Prosecutors for organised crime accused Jaksic and five others of having unlawfully gained 20 million dinars in 1998 when he was a judge in Mitrovica, Kosovo and when he allegedly verified false contracts for the purchase of office space signed by two other arrested men.

Previously, prosecution office had abandoned the case in 2004. Suddenly it had reappeared. 

In August 2011, according to the written records from the Council session - which the Judges’ Association of Serbia obtained after the intervention of the Commissioner for Information of Public Importance - Jaksic informed the Council that the executive, ie the authorities, were “trying to put pressure on his work”.

In his letter to the Judges’ Association of Serbia, sent from prison on January 8, Jaksic repeated this claim. Once again he accused the executive of trying to influence his work on the Council, saying that after he refused to be controlled, “they” had started attacking him and his family.

His wife, a prosecutor in Belgrade, with no explanation, had been transferred to an office in Sremska Mitrovica, for example.

His case raises several questions, including one about how he could have been appointed a judge in 2009 in the first place, let alone been selected for the Judicial Council, if his background had not been cleared.

However Jaksic remains a member of the Council until court proceedings against him are complete because of the legal presumption of innocence until guilt is proven.

The seventh member of the Council, judge Milimir Lukic, resigned in November 2011, also complaining of political pressures and saying he did not “want to work under conditions where pressure is put on members of the Council”. His successor is another judge, Miroljub Tomic.

Thus, currently, only five of the 10 members of the Council are not disputed. 

Another problem is that while under the constitution a majority of members of the Council should be judges, currently this is only the case with five, instead of six. 

In spite of this, the Council has not stopped working. Over 300 appeals are currently being checked and some rulings have been already delivered.

In January this year the Ombudsman stated that all Council decisions made since the judges lost their majority on the Council should be considered null and void. He urged the Council to stop working until its composition matched the law.

Both Ombudsman Jankovic and President of Judges Association of Serbia Boljevic agree that when deciding on judges’ appeals, all members of the Council have to be present before adopting a decision.

Bosko Ristic, President of the Parliament’s Judicial Board, says this is already the case.

“Stories that the Council does not have quorum are speculation. We always work by our rulebook,” he told Balkan Insight.

Meanwhile, the judges whose appeals the Council have rejected are still appealing to the Constitutional Court. By March 3, the Court had received 136 such appeals.

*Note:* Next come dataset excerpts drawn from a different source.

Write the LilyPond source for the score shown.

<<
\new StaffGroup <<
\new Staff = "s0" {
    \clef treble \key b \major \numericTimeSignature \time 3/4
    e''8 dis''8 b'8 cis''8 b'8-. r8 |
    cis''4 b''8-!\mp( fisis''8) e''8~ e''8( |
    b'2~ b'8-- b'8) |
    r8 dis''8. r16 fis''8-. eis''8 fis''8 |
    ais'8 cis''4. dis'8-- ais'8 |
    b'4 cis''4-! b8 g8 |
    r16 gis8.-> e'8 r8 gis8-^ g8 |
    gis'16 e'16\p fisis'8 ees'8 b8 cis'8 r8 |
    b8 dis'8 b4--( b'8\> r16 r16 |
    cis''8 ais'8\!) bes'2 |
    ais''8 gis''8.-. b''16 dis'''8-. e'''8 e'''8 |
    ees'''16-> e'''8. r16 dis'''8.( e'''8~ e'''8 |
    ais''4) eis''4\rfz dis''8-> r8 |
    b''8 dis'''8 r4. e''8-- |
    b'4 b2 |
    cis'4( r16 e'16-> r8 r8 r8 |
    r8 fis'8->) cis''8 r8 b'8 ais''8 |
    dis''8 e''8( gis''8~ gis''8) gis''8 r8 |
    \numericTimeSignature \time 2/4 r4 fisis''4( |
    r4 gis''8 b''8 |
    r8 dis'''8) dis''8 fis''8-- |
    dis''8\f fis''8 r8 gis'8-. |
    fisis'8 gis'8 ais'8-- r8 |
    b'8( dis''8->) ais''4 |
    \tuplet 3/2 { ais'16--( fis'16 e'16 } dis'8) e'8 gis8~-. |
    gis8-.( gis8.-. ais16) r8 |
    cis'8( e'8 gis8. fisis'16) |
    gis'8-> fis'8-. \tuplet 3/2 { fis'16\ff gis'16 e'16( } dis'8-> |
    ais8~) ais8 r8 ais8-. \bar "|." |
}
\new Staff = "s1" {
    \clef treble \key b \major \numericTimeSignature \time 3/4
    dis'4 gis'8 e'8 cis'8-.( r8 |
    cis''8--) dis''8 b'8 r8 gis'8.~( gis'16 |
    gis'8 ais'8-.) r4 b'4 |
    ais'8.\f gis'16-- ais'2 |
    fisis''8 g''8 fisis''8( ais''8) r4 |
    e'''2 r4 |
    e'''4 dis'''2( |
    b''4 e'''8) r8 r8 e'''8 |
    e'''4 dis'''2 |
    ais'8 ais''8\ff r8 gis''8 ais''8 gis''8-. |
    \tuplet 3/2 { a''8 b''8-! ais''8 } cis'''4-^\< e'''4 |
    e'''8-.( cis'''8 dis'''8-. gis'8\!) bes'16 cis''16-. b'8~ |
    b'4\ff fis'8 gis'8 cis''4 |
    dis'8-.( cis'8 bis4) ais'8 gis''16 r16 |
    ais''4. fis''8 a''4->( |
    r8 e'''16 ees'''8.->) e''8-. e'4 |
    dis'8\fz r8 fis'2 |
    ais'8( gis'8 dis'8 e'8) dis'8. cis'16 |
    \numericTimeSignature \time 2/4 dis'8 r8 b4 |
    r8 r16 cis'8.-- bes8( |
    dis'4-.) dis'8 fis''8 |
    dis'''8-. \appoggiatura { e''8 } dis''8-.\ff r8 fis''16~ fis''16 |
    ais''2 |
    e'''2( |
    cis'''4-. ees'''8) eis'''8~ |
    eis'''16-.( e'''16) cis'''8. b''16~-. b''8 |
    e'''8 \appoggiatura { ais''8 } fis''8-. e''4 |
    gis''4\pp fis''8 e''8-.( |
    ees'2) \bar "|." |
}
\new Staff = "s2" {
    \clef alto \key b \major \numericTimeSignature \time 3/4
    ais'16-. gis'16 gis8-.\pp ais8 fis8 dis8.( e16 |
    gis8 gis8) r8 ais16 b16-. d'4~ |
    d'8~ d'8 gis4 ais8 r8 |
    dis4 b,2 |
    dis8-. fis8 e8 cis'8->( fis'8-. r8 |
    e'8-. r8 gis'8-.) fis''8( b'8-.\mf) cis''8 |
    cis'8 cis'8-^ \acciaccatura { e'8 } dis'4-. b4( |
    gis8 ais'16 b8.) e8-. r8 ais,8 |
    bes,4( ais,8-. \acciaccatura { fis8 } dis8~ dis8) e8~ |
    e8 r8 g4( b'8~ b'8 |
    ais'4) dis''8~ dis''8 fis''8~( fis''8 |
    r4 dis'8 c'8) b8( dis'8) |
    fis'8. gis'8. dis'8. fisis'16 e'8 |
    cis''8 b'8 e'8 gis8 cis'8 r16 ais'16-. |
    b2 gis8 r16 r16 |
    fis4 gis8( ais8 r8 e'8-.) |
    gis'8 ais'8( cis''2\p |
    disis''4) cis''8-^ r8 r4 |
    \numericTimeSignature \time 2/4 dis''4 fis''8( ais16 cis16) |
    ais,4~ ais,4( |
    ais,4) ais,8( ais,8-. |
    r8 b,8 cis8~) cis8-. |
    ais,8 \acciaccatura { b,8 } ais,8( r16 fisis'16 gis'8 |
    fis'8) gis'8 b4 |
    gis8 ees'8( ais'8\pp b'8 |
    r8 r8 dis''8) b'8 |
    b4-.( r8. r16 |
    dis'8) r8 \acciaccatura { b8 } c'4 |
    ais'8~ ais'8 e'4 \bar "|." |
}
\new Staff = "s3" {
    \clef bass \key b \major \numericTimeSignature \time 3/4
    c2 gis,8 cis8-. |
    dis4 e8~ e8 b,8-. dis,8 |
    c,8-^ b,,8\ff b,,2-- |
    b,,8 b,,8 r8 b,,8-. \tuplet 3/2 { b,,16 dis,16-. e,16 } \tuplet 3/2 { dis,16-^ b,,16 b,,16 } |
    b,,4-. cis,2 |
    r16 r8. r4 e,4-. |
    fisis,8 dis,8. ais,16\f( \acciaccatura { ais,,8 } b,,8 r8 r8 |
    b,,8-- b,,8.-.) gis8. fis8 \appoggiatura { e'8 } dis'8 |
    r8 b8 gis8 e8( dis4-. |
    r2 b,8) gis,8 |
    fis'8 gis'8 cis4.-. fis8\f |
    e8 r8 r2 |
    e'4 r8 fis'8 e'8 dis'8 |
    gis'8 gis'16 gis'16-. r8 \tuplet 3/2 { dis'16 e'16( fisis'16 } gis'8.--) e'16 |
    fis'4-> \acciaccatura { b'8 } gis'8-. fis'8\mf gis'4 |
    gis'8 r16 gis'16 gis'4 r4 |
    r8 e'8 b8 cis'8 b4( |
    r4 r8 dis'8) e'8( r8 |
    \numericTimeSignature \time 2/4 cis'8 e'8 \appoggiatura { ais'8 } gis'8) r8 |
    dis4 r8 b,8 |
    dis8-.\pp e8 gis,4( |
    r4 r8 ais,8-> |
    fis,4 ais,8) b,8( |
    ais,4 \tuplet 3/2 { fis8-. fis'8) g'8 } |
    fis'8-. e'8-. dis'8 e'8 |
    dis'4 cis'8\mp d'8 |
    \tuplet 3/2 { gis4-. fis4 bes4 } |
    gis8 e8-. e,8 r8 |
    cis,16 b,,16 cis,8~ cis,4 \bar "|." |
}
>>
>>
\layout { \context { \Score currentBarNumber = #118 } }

Following Mesarovic’s statements that the Council’s decisions are legitimate, the Constitutional Court on January 18 said it had not given an opinion on the legality and legitimacy of the new composition of the Council, but will decide individually on the members, case by case.

Behind closed doors:

Meanwhile, how decisions were made by this Council, the public will never know.

Mesarovic and her supporters banned recording of the sessions, despite a majority on the council voting for transparency back in July 2011.

Justice Minister Snezana Malovic, Democratic MP and president of the parliamentary Board for Justice and Administration Bosko Ristic, lawyer Dejan Ciric and Professor Predrag Dimitrijevic, all sided with Mesarovic

Some minutes from sessions have been given to the Judges’ Association of Serbia on the intervention of Rodoljub Sabic, Commissioner for Information of Public Importance, and can be found on the Association website.

Since March two observers, from the EU delegation and OSCE are also allowed to attend the sessions, but cannot be present during voting.

EU source from Brussels told BIRN that the EU “cannot assess and comment on validity of the process now, as it’s still too early.”

“It is up to the Constitutional Court will decide whether the Council had the right to adopt decisions.

“The EU will deliver its opinion on the process only after we assess the criteria that the Council were applying and see whether criteria were applied objectively,” the EU source added.